Crockrel’s performance of the 16-minute call to arms for racial fairness was followed with remarks from Robert Pleasant, director of student services at the OUS campuses.

“We are making history with the Dr. Martin Luther King brunch and excited with the opportunity,” Pleasant told the audience of students and community members. “We tend to think of him as in the realm of race. Dr. King was so much more.

He was about justice for all. I don’t want us to get caught up in race. This holiday is for all people. Dr. King was a pioneer. His spirit lives on in those wanting a more peaceful, just world, a world where we answer the question: ‘What are you doing for others?’”

In keeping with the theme of service to others was the keynote speech by Rebecca Dingus, research assistant for the Nick J. Rahall II Appalachian Transportation Institute and for the Center for Business and Economic Research at Marshall University.

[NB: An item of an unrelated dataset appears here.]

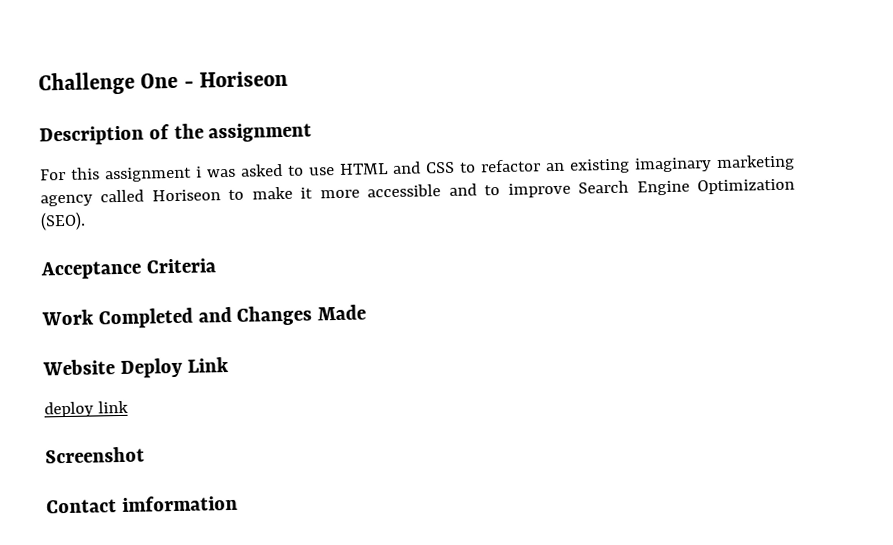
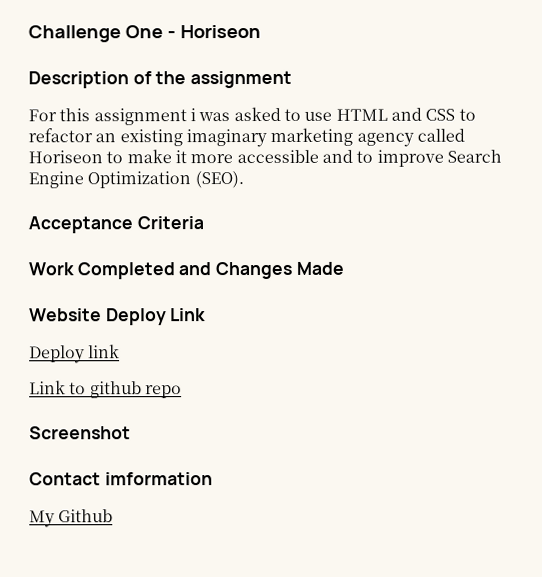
[44,401,94,418] deploy -> [29,345,85,364] Deploy
(129, 407) none -> [29,380,182,399] // Link to github repo
(238, 503) none -> [29,509,114,528] // My Github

Dingus was part of the Young Professionals, an organization that is part of the Greater Lawrence County Chamber of Commerce. This Christmas the Young Professionals took over at the eleventh hour the county’s Secret Santa program that provides gifts for needy children.

Dingus detailed the group’s efforts starting in early November where the fledgling organization had only “six members, zero money and six weeks to figure out how to supply Christmas to the neediest children in the county.”

But by the time Christmas Eve was nearing the Young Professionals had amassed funds and donations to buy coats, shoes, gloves, boots, bikes and gifts for 411 children.

Donations would range from $1,000 or $500 from businesses to a $10 bill stuffed in an envelope.

“It became evident how much people in our community wanted to help,” Dingus said.

She told about one couple who came to the Young Professionals embarrassed that they couldn’t provide for their three children this year. They were given three shopping carts of gifts.

“They had tears in their eyes,” Dingus said. “Their children would not be disappointed at Christmas.”

As she exhorted the audience of mainly college students to become more active in their community, she said, “Each one of us has the ability to help one another. Each day we are all presented with opportunities to show compassion.”